Authors: Mosharaf Chowdhury (UC Berkeley), Ion Stoica (UC Berkeley)
Public review: http://conferences.sigcomm.org/sigcomm/2015/pdf/reviews/188pr.pdf
Motivation: Based on a month-long trace of 320,000 FB jobs, it was found that on average about 25% of the runtime is spent in intermediate communications. As SSD-based jobs become more common, the network will become the bottleneck.
Flow–based solutions are either classified as per-flow fairness or flow completion time approaches. A coflow is a communication abstraction for data-parallel applications to express their performance goals:
- Minimize completion times
- Meet deadlines or
- Perform fair allocation.
Consider LAS (Least-Attained Service), which prioritizes the flow that has sent the least amount of data. Coflow-Aware LAS (CLAS) prioritizes the coflow that has sent the least total number of bytes. The challenges of CLAS, which are also shared by LAS, include:
- It can lead to starvation
- It is suboptimal for similar size coflows, since it reduces to fair sharing.
Discretized coflow-aware LAS (D-CLAS) uses the following:
- Priority discretization (Change priority when total number of bytes sent exceeds predefined thresholds).
- Scheduling policies (FIFO within the same queue and prioritization across queue).
- Weighted sharing across queues (guarantees starvation avoidance).
Aalo is a scheduler for DCLAS. It has a coordinator and a number of workers. Aalo is non-blocking, which means when a new coflow arrives at an output port, one puts its flow(s) in lowest priority queue and schedule them immediately. No need to syn all flows of a coflow as in Varys. Workers are sent information about active coflows periodically. The coordinator computes the total number of bytes sent and relays this information back to the workers.
Aalo is evaluated with a 3000 machine trace-driven simulation matched against a 100-machine EC2 deployment. Results show that Aalo is on par with clairvoyant approaches for EC2. Aalo generally outperforms Varys for job completion time. With regard to scalability, the results show that the faster Aalo jobs can coordinate, the better Aalo performs.
In summary: Aalo efficiently schedules coflows without complete information. It makes coflows practical in the presence of failures and DAGs. There is improved performance over flow-based approaches. It provides a simple, non-blocking API. The code is open-sourced at https://github.com/coflow
Q: Is there any benefit to fixing the priorities using a different approach from what you used in the paper?

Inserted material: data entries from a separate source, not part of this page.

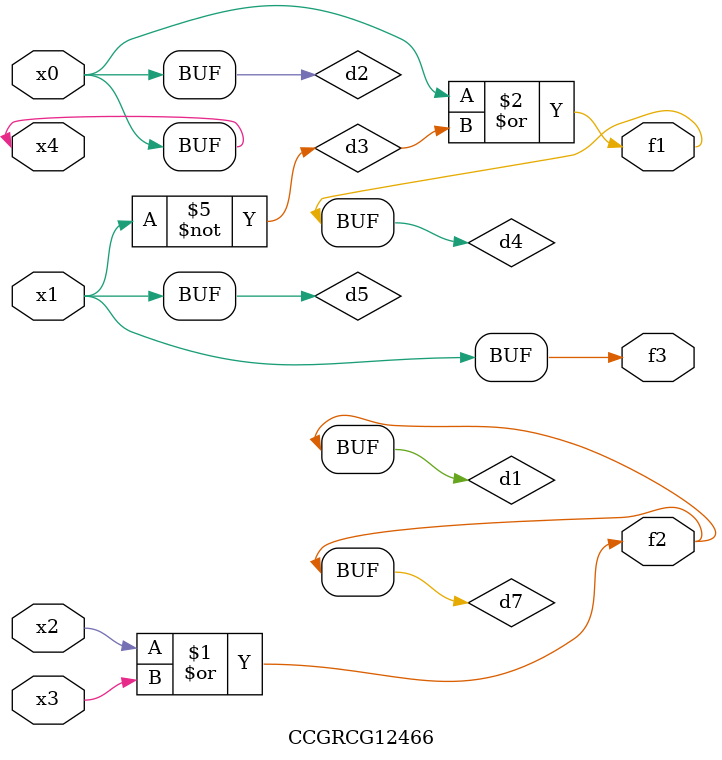
<source format=v>
module CCGRCG12466(
	input x0, x1, x2, x3, x4,
	output f1, f2, f3
);

	wire d1, d2, d3, d4, d5, d6, d7;

	or (d1, x2, x3);
	buf (d2, x0, x4);
	not (d3, x1);
	or (d4, d2, d3);
	not (d5, d3);
	nand (d6, d1, d3);
	or (d7, d1);
	assign f1 = d4;
	assign f2 = d7;
	assign f3 = d5;
endmodule

</source>
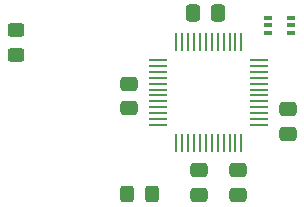
<source format=gbr>
%TF.GenerationSoftware,KiCad,Pcbnew,9.0.2*%
%TF.CreationDate,2025-05-28T14:02:20-07:00*%
%TF.ProjectId,MCU_DSP,4d43555f-4453-4502-9e6b-696361645f70,2.0*%
%TF.SameCoordinates,Original*%
%TF.FileFunction,Paste,Top*%
%TF.FilePolarity,Positive*%
%FSLAX46Y46*%
G04 Gerber Fmt 4.6, Leading zero omitted, Abs format (unit mm)*
G04 Created by KiCad (PCBNEW 9.0.2) date 2025-05-28 14:02:20*
%MOMM*%
%LPD*%
G01*
G04 APERTURE LIST*
G04 Aperture macros list*
%AMRoundRect*
0 Rectangle with rounded corners*
0 $1 Rounding radius*
0 $2 $3 $4 $5 $6 $7 $8 $9 X,Y pos of 4 corners*
0 Add a 4 corners polygon primitive as box body*
4,1,4,$2,$3,$4,$5,$6,$7,$8,$9,$2,$3,0*
0 Add four circle primitives for the rounded corners*
1,1,$1+$1,$2,$3*
1,1,$1+$1,$4,$5*
1,1,$1+$1,$6,$7*
1,1,$1+$1,$8,$9*
0 Add four rect primitives between the rounded corners*
20,1,$1+$1,$2,$3,$4,$5,0*
20,1,$1+$1,$4,$5,$6,$7,0*
20,1,$1+$1,$6,$7,$8,$9,0*
20,1,$1+$1,$8,$9,$2,$3,0*%
G04 Aperture macros list end*
%ADD10R,1.549400X0.279400*%
%ADD11R,0.279400X1.549400*%
%ADD12RoundRect,0.250000X0.337500X0.475000X-0.337500X0.475000X-0.337500X-0.475000X0.337500X-0.475000X0*%
%ADD13RoundRect,0.250000X-0.475000X0.337500X-0.475000X-0.337500X0.475000X-0.337500X0.475000X0.337500X0*%
%ADD14RoundRect,0.250000X0.325000X0.450000X-0.325000X0.450000X-0.325000X-0.450000X0.325000X-0.450000X0*%
%ADD15RoundRect,0.250000X-0.450000X0.325000X-0.450000X-0.325000X0.450000X-0.325000X0.450000X0.325000X0*%
%ADD16RoundRect,0.250000X0.475000X-0.337500X0.475000X0.337500X-0.475000X0.337500X-0.475000X-0.337500X0*%
%ADD17R,0.650000X0.400000*%
G04 APERTURE END LIST*
D10*
%TO.C,IC1*%
X206994700Y-142474799D03*
X206994700Y-142974798D03*
X206994700Y-143474800D03*
X206994700Y-143974799D03*
X206994700Y-144474798D03*
X206994700Y-144974799D03*
X206994700Y-145474799D03*
X206994700Y-145974800D03*
X206994700Y-146474799D03*
X206994700Y-146974798D03*
X206994700Y-147474800D03*
X206994700Y-147974799D03*
D11*
X208524600Y-149504699D03*
X209024599Y-149504699D03*
X209524601Y-149504699D03*
X210024600Y-149504699D03*
X210524599Y-149504699D03*
X211024600Y-149504699D03*
X211524600Y-149504699D03*
X212024601Y-149504699D03*
X212524600Y-149504699D03*
X213024599Y-149504699D03*
X213524601Y-149504699D03*
X214024600Y-149504699D03*
D10*
X215554500Y-147974799D03*
X215554500Y-147474800D03*
X215554500Y-146974798D03*
X215554500Y-146474799D03*
X215554500Y-145974800D03*
X215554500Y-145474799D03*
X215554500Y-144974799D03*
X215554500Y-144474798D03*
X215554500Y-143974799D03*
X215554500Y-143474800D03*
X215554500Y-142974798D03*
X215554500Y-142474799D03*
D11*
X214024600Y-140944899D03*
X213524601Y-140944899D03*
X213024599Y-140944899D03*
X212524600Y-140944899D03*
X212024601Y-140944899D03*
X211524600Y-140944899D03*
X211024600Y-140944899D03*
X210524599Y-140944899D03*
X210024600Y-140944899D03*
X209524601Y-140944899D03*
X209024599Y-140944899D03*
X208524600Y-140944899D03*
%TD*%
D12*
%TO.C,C5*%
X212037500Y-138500000D03*
X209962500Y-138500000D03*
%TD*%
D13*
%TO.C,C4*%
X218000000Y-146662500D03*
X218000000Y-148737500D03*
%TD*%
%TO.C,C3*%
X213720000Y-151802500D03*
X213720000Y-153877500D03*
%TD*%
D14*
%TO.C,D2*%
X206425000Y-153800000D03*
X204375000Y-153800000D03*
%TD*%
D15*
%TO.C,D1*%
X194900000Y-139975000D03*
X194900000Y-142025000D03*
%TD*%
D13*
%TO.C,C1*%
X204500000Y-144462500D03*
X204500000Y-146537500D03*
%TD*%
D16*
%TO.C,C2*%
X210450000Y-153877500D03*
X210450000Y-151802500D03*
%TD*%
D17*
%TO.C,U1*%
X218200000Y-140200000D03*
X218200000Y-139550000D03*
X218200000Y-138900000D03*
X216300000Y-138900000D03*
X216300000Y-139550000D03*
X216300000Y-140200000D03*
%TD*%
M02*

</source>
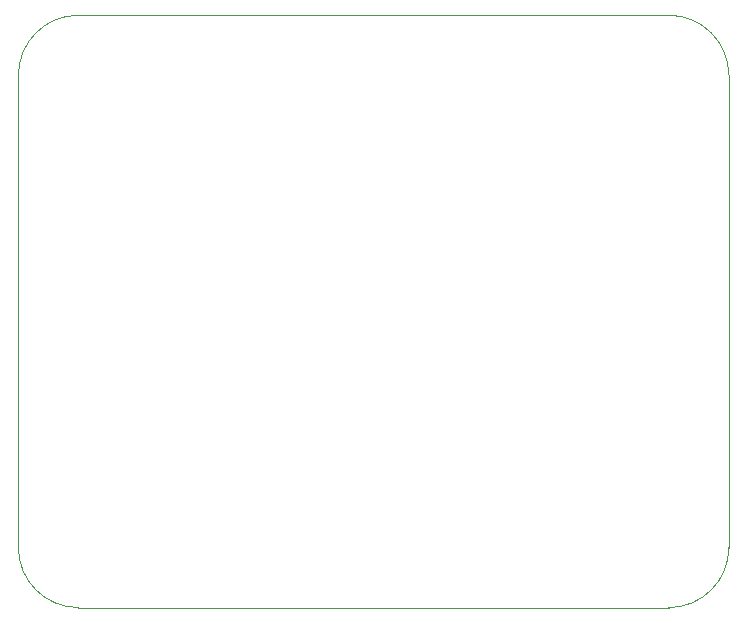
<source format=gbr>
%TF.GenerationSoftware,KiCad,Pcbnew,(6.0.9)*%
%TF.CreationDate,2022-11-19T08:59:55-07:00*%
%TF.ProjectId,AQM,41514d2e-6b69-4636-9164-5f7063625858,rev?*%
%TF.SameCoordinates,Original*%
%TF.FileFunction,Profile,NP*%
%FSLAX46Y46*%
G04 Gerber Fmt 4.6, Leading zero omitted, Abs format (unit mm)*
G04 Created by KiCad (PCBNEW (6.0.9)) date 2022-11-19 08:59:55*
%MOMM*%
%LPD*%
G01*
G04 APERTURE LIST*
%TA.AperFunction,Profile*%
%ADD10C,0.100000*%
%TD*%
G04 APERTURE END LIST*
D10*
X145000000Y-90075000D02*
X95000000Y-90075000D01*
X145000000Y-90075000D02*
G75*
G03*
X150075000Y-85000000I0J5075000D01*
G01*
X89925000Y-85000000D02*
G75*
G03*
X95000000Y-90075000I5075000J0D01*
G01*
X89925000Y-85000000D02*
X89925000Y-45000000D01*
X150075000Y-45000000D02*
X150075000Y-85000000D01*
X95000000Y-39925000D02*
G75*
G03*
X89925000Y-45000000I0J-5075000D01*
G01*
X95000000Y-39925000D02*
X145000000Y-39925000D01*
X150075000Y-45000000D02*
G75*
G03*
X145000000Y-39925000I-5075000J0D01*
G01*
M02*

</source>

A: Short answer is that is future work. Longer answer: You can do something as smart as that.
Q: I am trying to understand how to take these results in the context of Kay’s results from NSDI'15. What happens if I try your approach in Spark, and how will the results line-up?
A: All of the results depend on the type of work.
Q: This work seems similar to PeakFabric. Could you comment on the difference between the two?
A: In this dimension it is about the coflows, which makes the problem more challenging.
Q: What about coflow dependencies?
A: That is future work. This is a great question.
Q: What was the coflow distribution? Where there some which were large and others which were small?
A: In general there are differences between the sizes of the coflows. I don’t have the details on how they were different.